Деларош был не первым художником, взявшимся за изображение последней ночи жирондистов: некто Жюльен-Леопольд Буайи выставил в Салоне в 1844 года картину «Последний банкет жирондистов», с которой впоследствии была, кажется, даже сделана гравюра. Американский историк искусства Норман Зифф показал, что другой художник, по фамилии Филиппото, изобразил ту же сцену на полотне, которое было выставлено в Лувре в 1850 году, а затем куплено марсельским музеем. Итак, сюжет носился в воздухе, и сам Деларош размышлял о нем уже много лет. Герцогиня Орлеанская приобрела у него рисунок на эту тему еще в 1838 году, а первые эскизы «Жирондистов» он набросал в последние годы Июльской монархии (по всей вероятности, в 1846 году).
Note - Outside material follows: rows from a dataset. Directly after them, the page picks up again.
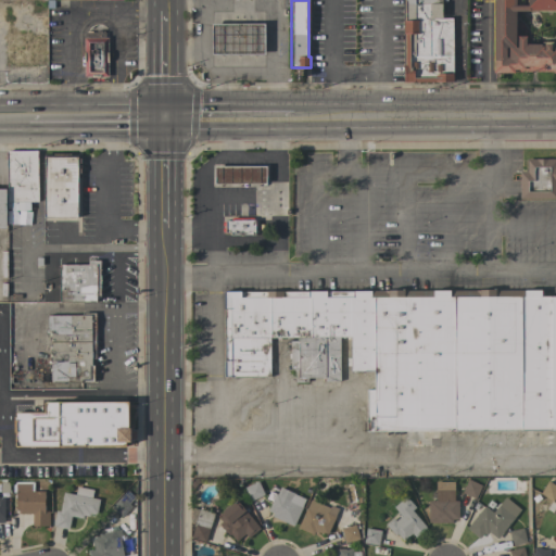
[(441,0),(441,19),(453,19),(453,81),(404,81),(404,65),(405,65),(405,34),(404,34),(404,21),(405,21),(405,0),(441,0)]
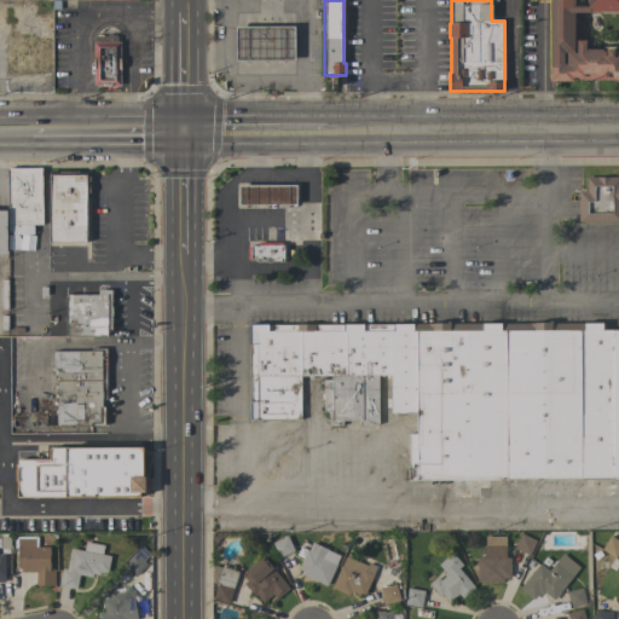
[(550,0),(618,0),(618,82),(615,82),(615,80),(573,80),(573,82),(549,82),(549,67),(550,67),(550,0)]
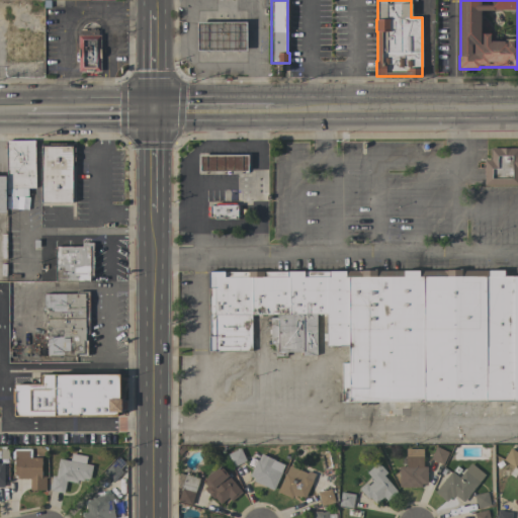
[(246,22),(246,51),(197,51),(197,22),(246,22)]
Но эту картину Деларош не закончил: во время революционных событий 1848–1849 годов он собирался эмигрировать, но затем решил защитить искусство и художников от демократической анархии и написал два больших исторических полотна, политический смысл которых был совершенно очевиден: «Мария-Антуанетта перед революционным трибуналом» и «Переход Наполеона через Альпы». По всей вероятности, Деларош, чьи орлеанистские симпатии не оставляют сомнений676
, в тот момент считал более важным проявить солидарность с другими сторонниками Порядка, а именно легитимистами и бонапартистами, тоскующими по временам Империи, чем браться за тему, связанную с полностью скомпрометированным именем Ламартина. Полагаю, впрочем, что Вторую империю он не принял. На это указывают многие признаки: во-первых, написанная в 1852 году картина «Наполеон на острове Святой Елены», на которой герой изображен на скале и имеет вид вовсе не победительный, а задумчивый и меланхолический677. Во-вторых, ни одно из полотен Делароша не было экспонировано на Всемирной выставке 1855 года, хотя он к этому времени уже имел мировую известность678. Наконец, последний портрет, написанный им уже при Империи, в 1856 году, изображает Адольфа Тьера, поднимающегося на трибуну; Тьер был старым знакомцем Делароша; в 1822 году он, в ту пору начинающий журналист, первым привлек внимание публики к картинам художника, выставленным в Салоне. Но при Второй империи он находился в оппозиции и доступа к парламентской трибуне как раз не имел.Почему же в конце жизни Деларош возвратился к последним часам жирондистов? Бытовое объяснение гласит, что банкир Бенуа Фульд, пришедший в мастерскую художника с твердым намерением купить какое-нибудь полотно, но по конфессиональным соображениям не соблазнившийся христианской мученицей времен Диоклетиана, уговорил мастера закончить эскиз, пылившийся в углу679
. Но это, разумеется, не единственная причина. Свою роль наверняка сыграли и биографические мотивы: с самого начала своей карьеры Поль Деларош старался найти средний путь между классицизмом Энгра и революционным художественным методом Делакруа, и потому современники часто называли его «жирондистом от живописи». Но у обращения к жирондистам имелся и отчетливый политический смысл: Тьер, который воспел их в своей «Истории Революции», а вместе с ним и вся французская либеральная буржуазия считали жирондистов всех вместе, как группу политиков не слишком именитых, но разнообразных, гораздо более достойными претендентами на роль основоположников новой и либеральной Франции, чем Мирабо, аристократ, погрязший в пороках и умерший слишком рано, и даже чем Бонапарт, просвещенный деспот, прославивший себя военными победами и утверждавший, что он завершил Революцию. Самое же главное, что, изображая на картине перекличку в Консьержери, художник напоминал о временах Террора (не случайно сверху на жирондистов взирает бюст Марата) и осуждал их, но в этом можно было усмотреть также осуждение всех режимов, при которых в тюрьме оказываются законные представители нации, такие как Тьер, Ремюза, Одилон Барро, Токвиль, Дювержье де Оран, — все они, несмотря на свои умеренные взгляды, в декабре 1851 года ненадолго попали в тюрьму Мазá. По слухам, Деларошу принадлежит афоризм: «Одна картина часто может сказать больше, чем десять томов»680.